Top of Task data

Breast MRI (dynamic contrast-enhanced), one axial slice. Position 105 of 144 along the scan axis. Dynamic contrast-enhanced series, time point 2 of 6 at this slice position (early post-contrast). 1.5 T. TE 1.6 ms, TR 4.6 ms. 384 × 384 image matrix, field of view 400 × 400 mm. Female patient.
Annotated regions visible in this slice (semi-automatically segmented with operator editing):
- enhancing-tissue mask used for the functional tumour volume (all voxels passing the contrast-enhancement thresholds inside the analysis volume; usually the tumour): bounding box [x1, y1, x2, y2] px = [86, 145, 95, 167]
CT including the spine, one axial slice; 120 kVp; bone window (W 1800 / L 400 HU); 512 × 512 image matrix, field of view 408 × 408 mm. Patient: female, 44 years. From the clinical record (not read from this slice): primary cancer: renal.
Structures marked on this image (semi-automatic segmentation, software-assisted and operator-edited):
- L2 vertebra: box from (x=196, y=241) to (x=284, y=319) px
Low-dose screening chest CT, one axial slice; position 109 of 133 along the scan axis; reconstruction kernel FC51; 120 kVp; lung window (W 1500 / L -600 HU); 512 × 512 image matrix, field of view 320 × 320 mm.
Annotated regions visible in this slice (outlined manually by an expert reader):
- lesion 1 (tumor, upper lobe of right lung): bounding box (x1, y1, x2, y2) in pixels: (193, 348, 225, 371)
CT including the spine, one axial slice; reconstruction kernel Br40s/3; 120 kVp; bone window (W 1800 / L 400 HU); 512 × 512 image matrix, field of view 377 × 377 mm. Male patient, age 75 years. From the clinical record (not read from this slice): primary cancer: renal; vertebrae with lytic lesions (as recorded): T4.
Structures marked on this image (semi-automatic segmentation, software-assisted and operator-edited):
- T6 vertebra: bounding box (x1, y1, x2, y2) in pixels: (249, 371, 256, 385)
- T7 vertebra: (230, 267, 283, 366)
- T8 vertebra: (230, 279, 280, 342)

Bottom of Task data

### Assignment
Restate word for word the lines running from the line that holds "Annotated regions visible in this slice (outlined" to the final line of the entries.

### Exercise answer
Annotated regions visible in this slice (outlined manually by an expert reader):
- lesion 1 (tumor, upper lobe of right lung): bounding box (x1, y1, x2, y2) in pixels: (193, 348, 225, 371)
CT including the spine, one axial slice; reconstruction kernel Br40s/3; 120 kVp; bone window (W 1800 / L 400 HU); 512 × 512 image matrix, field of view 377 × 377 mm. Male patient, age 75 years. From the clinical record (not read from this slice): primary cancer: renal; vertebrae with lytic lesions (as recorded): T4.
Structures marked on this image (semi-automatic segmentation, software-assisted and operator-edited):
- T6 vertebra: bounding box (x1, y1, x2, y2) in pixels: (249, 371, 256, 385)
- T7 vertebra: (230, 267, 283, 366)
- T8 vertebra: (230, 279, 280, 342)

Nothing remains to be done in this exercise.